Requirement —
Among the records that follow, find each line holding the word "wrist" and copy it.

The data —
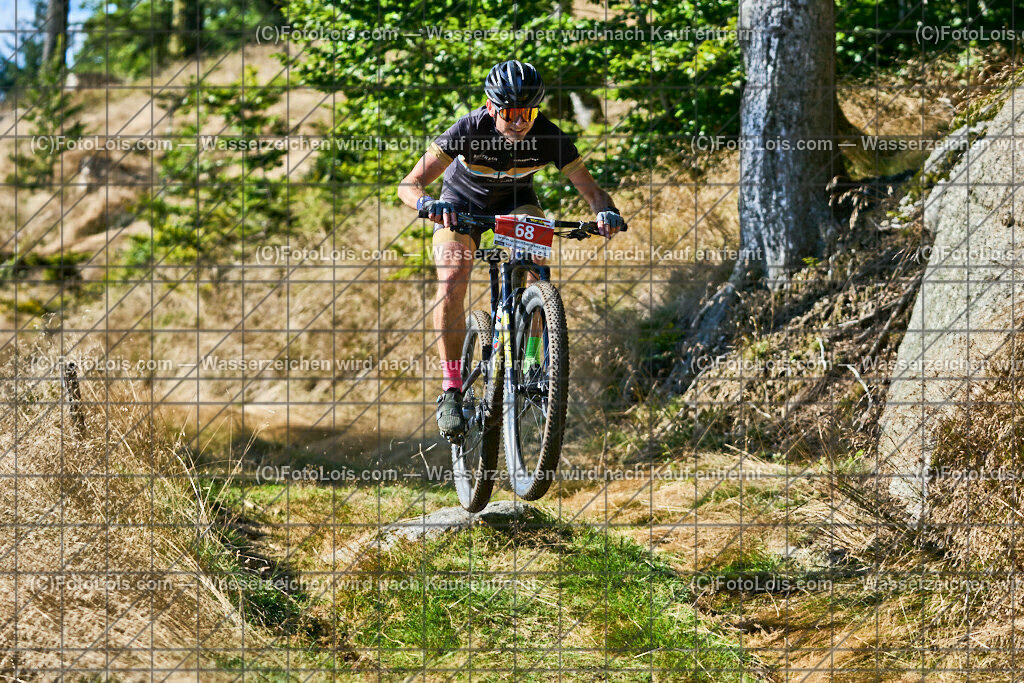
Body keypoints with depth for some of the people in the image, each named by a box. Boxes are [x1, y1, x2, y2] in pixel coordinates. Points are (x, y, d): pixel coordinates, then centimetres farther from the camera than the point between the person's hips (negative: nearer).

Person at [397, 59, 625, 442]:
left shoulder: (548, 137, -28)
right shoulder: (469, 130, -33)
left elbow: (589, 187, -24)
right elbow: (409, 185, -35)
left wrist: (605, 212, -47)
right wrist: (427, 204, -57)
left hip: (516, 202, 2)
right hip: (462, 204, -2)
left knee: (536, 262, -28)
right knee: (452, 284, -23)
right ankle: (451, 389, -14)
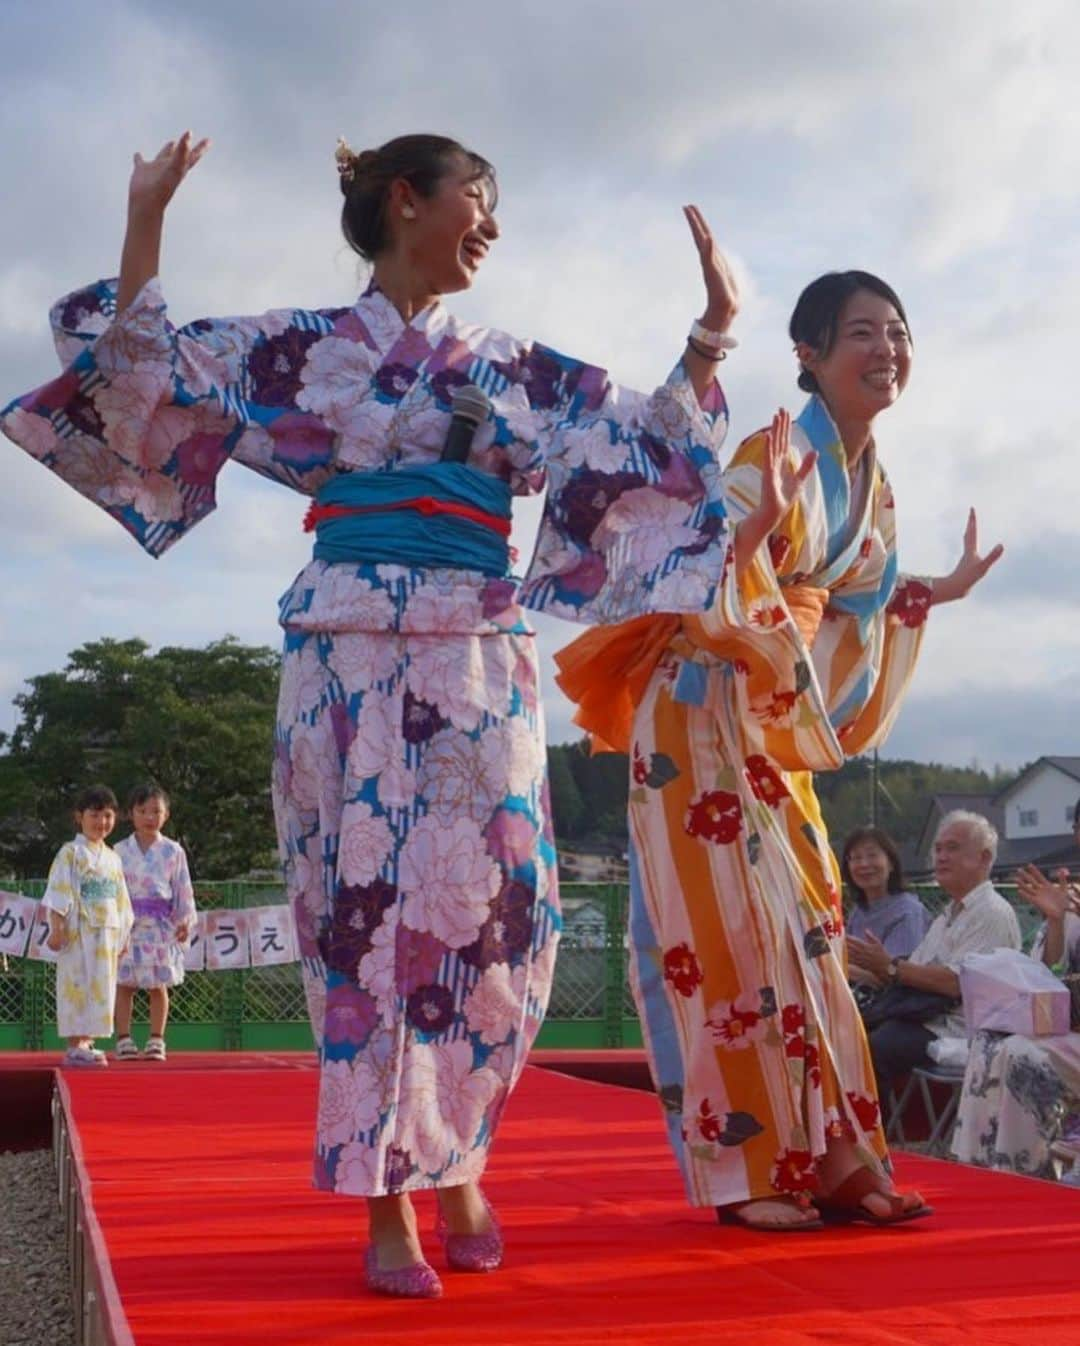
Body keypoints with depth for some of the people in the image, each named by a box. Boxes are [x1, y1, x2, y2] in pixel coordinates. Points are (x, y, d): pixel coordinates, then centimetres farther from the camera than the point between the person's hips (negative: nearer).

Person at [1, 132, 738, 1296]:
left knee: (493, 908, -3)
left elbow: (648, 445, 18)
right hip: (351, 653, -3)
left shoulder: (518, 371, 19)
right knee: (364, 905, -5)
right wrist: (145, 222, -1)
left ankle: (453, 1164, 17)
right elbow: (141, 388, 4)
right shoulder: (302, 348, 10)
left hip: (483, 663, 3)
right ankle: (387, 1205, 4)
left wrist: (712, 329, 11)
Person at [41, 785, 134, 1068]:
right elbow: (59, 893, -10)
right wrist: (57, 928, -16)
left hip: (107, 933, 7)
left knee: (99, 987, 8)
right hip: (78, 931, -7)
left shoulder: (113, 858, 15)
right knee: (77, 985, -7)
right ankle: (75, 1047, -6)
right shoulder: (71, 853, -4)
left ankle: (86, 1042, 15)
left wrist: (122, 935, 15)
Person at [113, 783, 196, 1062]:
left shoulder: (173, 851, 4)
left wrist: (185, 919, -4)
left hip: (160, 925, 0)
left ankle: (156, 1040, 10)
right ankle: (124, 1039, 7)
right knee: (124, 984, 1)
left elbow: (183, 889, 5)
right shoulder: (120, 851, 5)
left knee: (158, 985, 4)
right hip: (127, 924, 0)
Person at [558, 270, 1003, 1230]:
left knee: (805, 930, 7)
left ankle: (829, 1159, 13)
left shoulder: (872, 484, 11)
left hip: (778, 734, 9)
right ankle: (747, 1170, 2)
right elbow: (708, 603, -24)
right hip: (704, 721, -8)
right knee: (732, 933, -7)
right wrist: (755, 525, -39)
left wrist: (932, 595, 15)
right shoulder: (778, 457, -15)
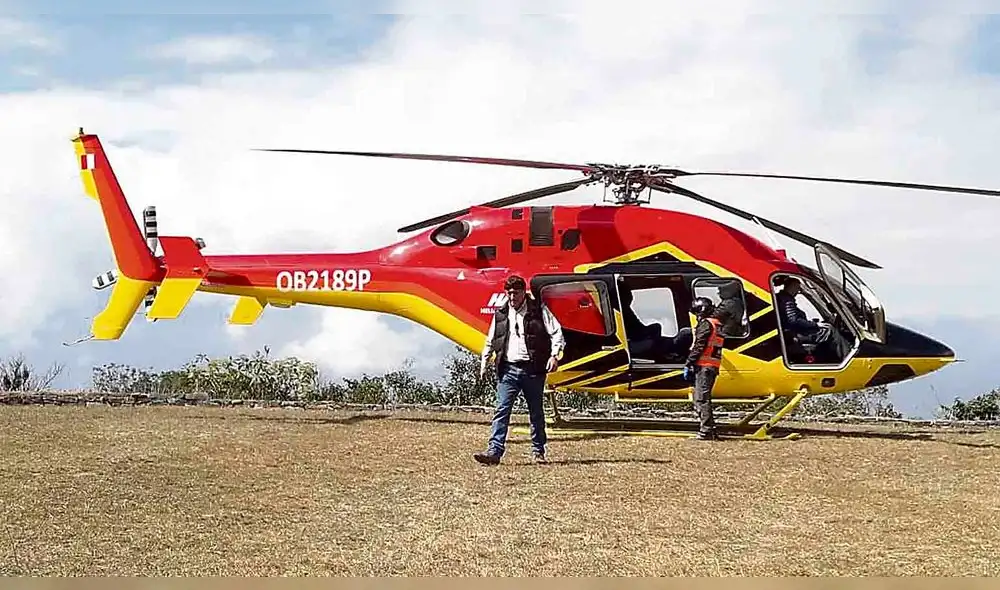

Task response —
left wrist: (605, 212, -47)
right wrist: (427, 204, -57)
right wrist: (145, 222, -1)
left wrist: (712, 329, 11)
right wrist: (57, 928, -16)
left wrist: (122, 935, 15)
left wrist: (185, 919, -4)
right wrist: (755, 525, -39)
left wrist: (932, 595, 15)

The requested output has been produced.